● Zadania do wykonania:
**A.** Zmień fragment tekstu o wyjeździe do Anglii: przepisz go od słów "Córka w Anglii" aż po "wrócić do kraju.", wstawiając "naukę" w miejsce "szkołę".
**B.** Na podstawie tekstu o wyjeździe do Anglii wyjaśnij, po co przed wyjazdem poszli do prawnika.

----- Tekst źródłowy -----

Kiedy pierwszy raz od kilku lat byłam na zwolnieniu lekarskim, na pewnym portalu poznałam mężczyznę, który mieszka w Anglii i ma polsko-brytyjskie obywatelstwo. Okazało się że pochodzi z moich stron. Szybko nawiązaliśmy kontakt, a po kilku dniach przyjechał do Polski i spotkaliśmy się. Zaiskrzyło i po trzech spotkaniach wiedzieliśmy już, że chcemy być razem. Po miesiącu poleciałam do niego i spędziliśmy ze sobą miło czas. Po powrocie do Polski wszystko już było inne. Byłam szczęśliwa, wiedziałam, że tam jest moja przystań na resztę życia.

Prawniczka wprowadziła mnie w błąd

Pod koniec lipca 2017 roku mój mężczyzna przyjechał do Polski, żeby zabrać mnie i córkę do Anglii. Wcześniej jeszcze poszliśmy do prawnika, żeby dowiedzieć się, czy na pewno możemy jechać, skoro mój mąż ma ograniczone prawa do dziecka. Pani adwokat powiedziała nam, że możemy – musimy tylko podać adres mojemu byłemu mężowi. Niestety wprowadziła nas w błąd, który później słono nas kosztował. Kiedy mój były mąż zorientował się, że córka jest w Anglii, założył mi sprawę w oparciu o Konwencję Haską, czyli uprowadzenie dziecka do innego kraju.

Córka w Anglii zaczęła szkołę, pokochała mojego partnera i żyliśmy szczęśliwie - aż do czasu tej sprawy w kwietniu tego roku. Córka została przebadana przez angielski ośrodek Cafcass (Usługi Poradnictwa Sądowego i Wsparcia Dzieci i Rodziny), a tam wydano opinię, że mała tęskni za Polską, mimo że powiedziała tylko, że chce zobaczyć się z koleżankami w Polsce. To wystarczyło dla Cafcass-u, żeby wydać opinię, że moja ośmioletnia córka powinna wrócić do kraju.

----- Zapisane dane -----

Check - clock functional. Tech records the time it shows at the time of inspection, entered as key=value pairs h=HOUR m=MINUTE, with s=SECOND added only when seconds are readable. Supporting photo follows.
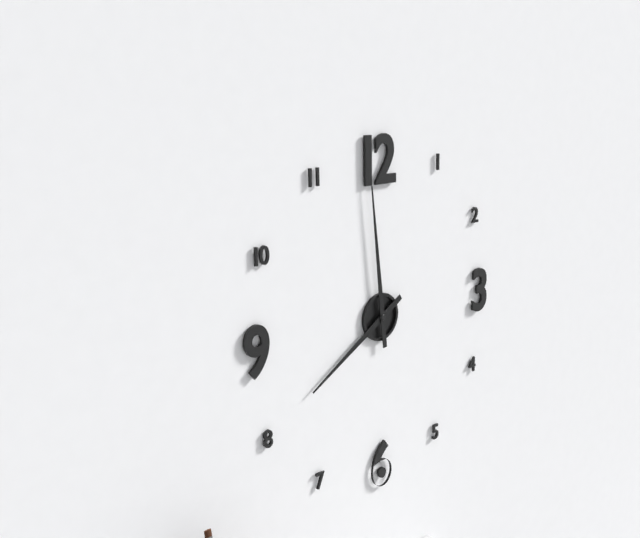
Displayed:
h=7 m=59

-----

● Wykonane ćwiczenie:
**A.**
Córka w Anglii zaczęła naukę, pokochała mojego partnera i żyliśmy szczęśliwie - aż do czasu tej sprawy w kwietniu tego roku. Córka została przebadana przez angielski ośrodek Cafcass (Usługi Poradnictwa Sądowego i Wsparcia Dzieci i Rodziny), a tam wydano opinię, że mała tęskni za Polską, mimo że powiedziała tylko, że chce zobaczyć się z koleżankami w Polsce. To wystarczyło dla Cafcass-u, żeby wydać opinię, że moja ośmioletnia córka powinna wrócić do kraju.

**B.** Poszli do prawnika, żeby dowiedzieć się, czy na pewno mogą jechać do Anglii. Mąż autorki miał bowiem ograniczone prawa do dziecka.